Les années sont passées et j’avais oublié cette affaire de massage. Je m’intéressais plutôt à la coiffure. En séjour à Libreville 2003, une des mes cousines m’avait proposé de l’accompagner dans un cabinet de massage au quartier Louis où elle se faisait relaxer. En y entrant, je me suis retrouvée nez à nez avec un Chinois et le songe m’est aussitôt revenu. Toutes les images ont défilé devant moi en moins d’une minute. De lui-même, il a reconnu que je pratiquais le massage. Il m’a proposé de m’occuper d’un client. Je tremblais de tout mon corps. Il était rassurant et j’ai commencé à appliquer la technique que je connaissais. J’étais retenue pour la journée et j’ai finalement passé deux mois d’apprentissage des techniques de manipulation thérapeutique et relaxante, par frottement, pincement, pétrissage avec les mains. Il m’a appris l’anatomie pour éviter de provoquer des accidents chez les clients. Selon lui, et c’est vérifié, toutes les parties du corps humain ne se massent pas. De retour à Port-Gentil, encouragée par mes proches, j’ai abandonné la coiffure pour le massage. Je n’ai pas été dans une école pour l’obtention de diplôme de traitement kinésithérapie. C’est ça mon histoire avec le massage.
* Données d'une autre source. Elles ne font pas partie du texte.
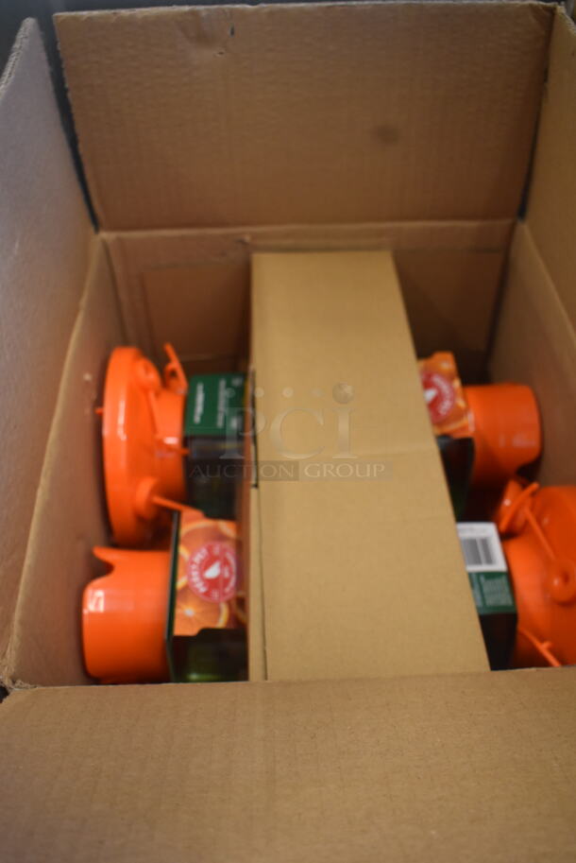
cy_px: 432
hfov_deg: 36.9
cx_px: 288
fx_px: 863
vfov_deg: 53.1
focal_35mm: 36
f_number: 3.8
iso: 1100
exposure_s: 1/125
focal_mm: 24
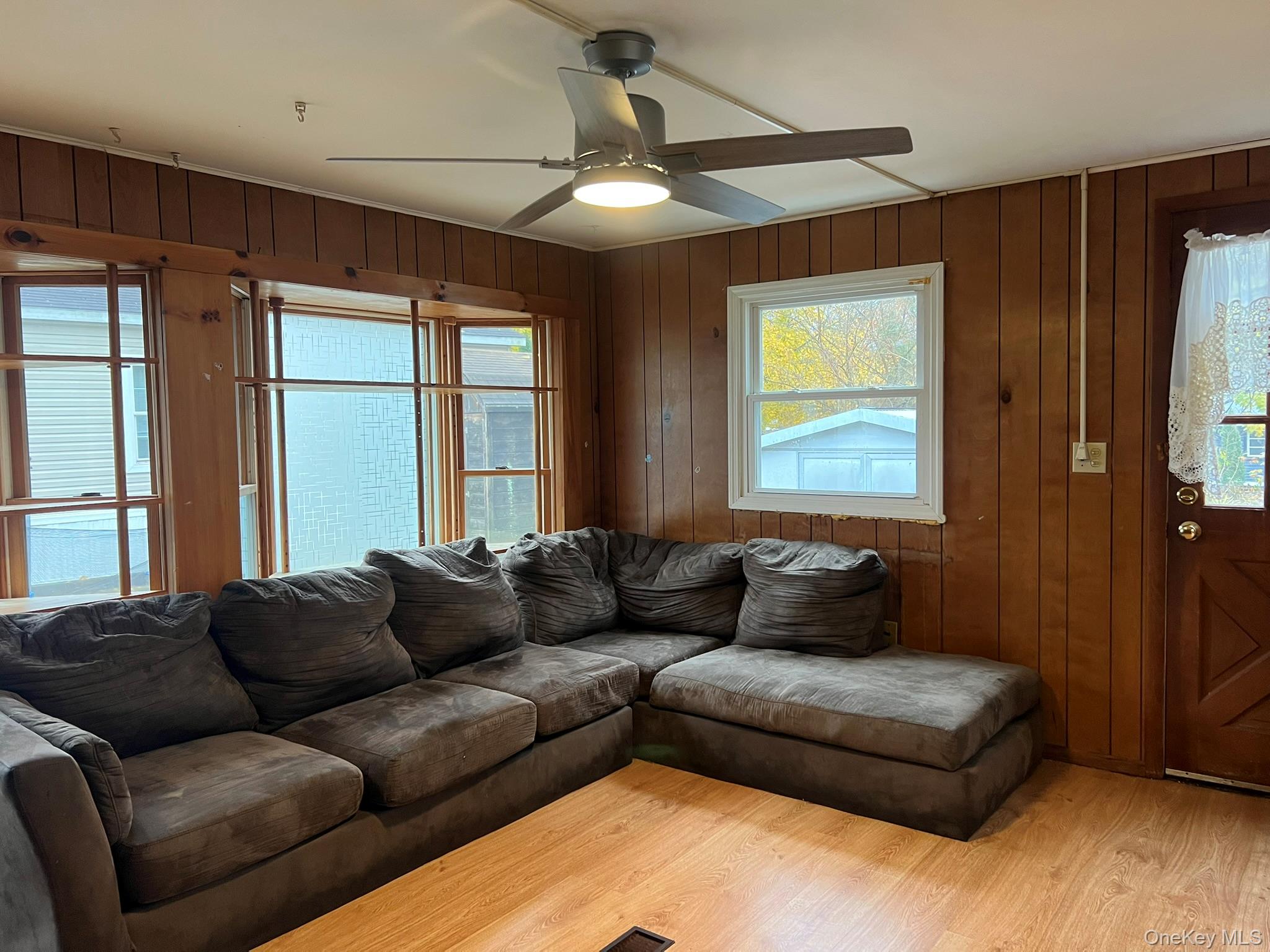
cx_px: 635
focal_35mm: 26
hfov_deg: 67.3
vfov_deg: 53.1
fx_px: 954
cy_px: 476
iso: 160
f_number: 1.5
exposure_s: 1/60
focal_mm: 5.7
N’ayant pas la culture du massage chez nous, qui sont donc vos clients ?
Je reçois au quotidien des Occidentaux, en majorité, et des deux sexes. Les Africains et Gabonais en particulier viennent au compte goute. Je pratique le massage du bas de dos, la relaxation des nerfs, l’anticellulite, l’amincissant, le soin de visage, etc. Notre corps est comparable à une machine qui travaille et se déplace. Il faut, de temps à temps, faire des révisions pour relaxer les nerfs avec toutes les influences extérieures que nous subissons. Nombreuses sont les personnes qui pensent aller à l’hôpital que lorsqu’elles sont malades. J’ai reçu plusieurs cas qui n’ont pas trouvé de solution à l’hôpital, par exemple l’immobilisation du cou et des membres, les douleurs articulaires, etc.
Pensez-vous à transmettre ces connaissances et donc à former des jeunes ?
Certains jeunes ne développent pas de passion pour ce genre de métiers. La plupart, ici à Port-Gentil, s’intéressent aux secteurs pétrolier et informatique. Le manque de curiosité est aussi un grand défaut chez les jeunes. A notre époque, on était curieux d’apprendre ce que les ainés faisaient. Tout se fait par la passion.